** BEGIN Data lines **

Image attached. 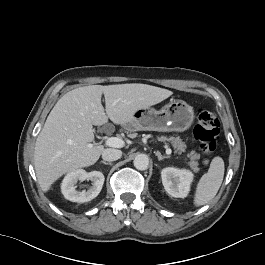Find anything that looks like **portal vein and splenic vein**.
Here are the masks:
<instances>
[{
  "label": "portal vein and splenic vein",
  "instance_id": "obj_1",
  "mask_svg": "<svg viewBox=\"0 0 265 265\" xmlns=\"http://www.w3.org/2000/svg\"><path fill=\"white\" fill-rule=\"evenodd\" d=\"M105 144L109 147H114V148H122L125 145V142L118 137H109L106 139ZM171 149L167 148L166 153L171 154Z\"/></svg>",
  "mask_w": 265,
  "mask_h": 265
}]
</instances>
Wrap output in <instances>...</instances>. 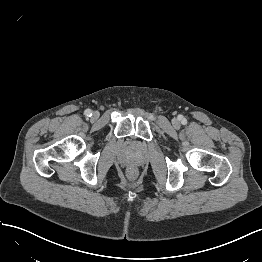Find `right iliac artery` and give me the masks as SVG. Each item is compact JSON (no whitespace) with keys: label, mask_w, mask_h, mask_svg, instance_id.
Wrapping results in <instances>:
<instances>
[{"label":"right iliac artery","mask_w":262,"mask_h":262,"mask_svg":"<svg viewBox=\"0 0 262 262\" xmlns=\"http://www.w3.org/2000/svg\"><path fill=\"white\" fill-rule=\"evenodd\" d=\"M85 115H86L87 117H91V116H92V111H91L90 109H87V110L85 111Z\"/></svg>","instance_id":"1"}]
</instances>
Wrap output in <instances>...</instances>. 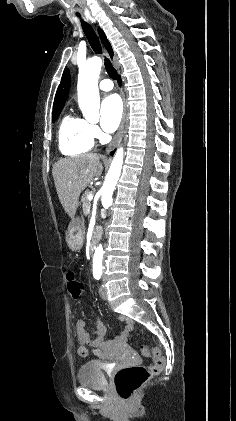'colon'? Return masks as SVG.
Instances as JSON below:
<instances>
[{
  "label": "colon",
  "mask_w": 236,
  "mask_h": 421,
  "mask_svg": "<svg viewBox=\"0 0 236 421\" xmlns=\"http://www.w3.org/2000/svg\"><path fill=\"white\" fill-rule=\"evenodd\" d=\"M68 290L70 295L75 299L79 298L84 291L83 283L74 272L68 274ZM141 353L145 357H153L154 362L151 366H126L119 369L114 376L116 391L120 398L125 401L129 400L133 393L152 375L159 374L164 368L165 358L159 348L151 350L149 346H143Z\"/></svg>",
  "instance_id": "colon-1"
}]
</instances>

** END Data lines **
** BEGIN Data lines **

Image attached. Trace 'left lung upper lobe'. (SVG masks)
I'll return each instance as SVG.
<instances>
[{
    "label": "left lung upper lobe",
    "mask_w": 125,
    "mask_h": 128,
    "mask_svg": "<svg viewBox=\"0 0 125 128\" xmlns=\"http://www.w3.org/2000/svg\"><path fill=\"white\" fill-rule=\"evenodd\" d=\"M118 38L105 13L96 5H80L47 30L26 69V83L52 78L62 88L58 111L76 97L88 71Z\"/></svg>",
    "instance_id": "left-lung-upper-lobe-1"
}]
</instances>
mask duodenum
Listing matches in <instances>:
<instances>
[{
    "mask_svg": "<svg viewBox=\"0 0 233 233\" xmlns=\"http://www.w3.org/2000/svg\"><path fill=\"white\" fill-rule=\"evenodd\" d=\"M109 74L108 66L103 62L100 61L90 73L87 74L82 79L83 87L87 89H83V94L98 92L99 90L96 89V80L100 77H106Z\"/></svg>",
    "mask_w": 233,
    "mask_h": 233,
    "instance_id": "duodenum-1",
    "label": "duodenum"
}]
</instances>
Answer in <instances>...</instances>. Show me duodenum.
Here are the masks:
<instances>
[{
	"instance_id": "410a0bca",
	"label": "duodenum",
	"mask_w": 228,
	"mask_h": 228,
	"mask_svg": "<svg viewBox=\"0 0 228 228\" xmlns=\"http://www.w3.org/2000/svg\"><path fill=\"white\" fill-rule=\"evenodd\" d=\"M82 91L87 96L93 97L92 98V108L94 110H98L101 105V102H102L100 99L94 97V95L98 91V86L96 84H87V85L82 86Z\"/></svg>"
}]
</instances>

** END Data lines **

Please find every line in the material above that contains the word "left" and copy each of those lines. Case matters when matching.

Image attached. Trace 'left lung upper lobe'. (SVG masks)
    "label": "left lung upper lobe",
    "instance_id": "left-lung-upper-lobe-1"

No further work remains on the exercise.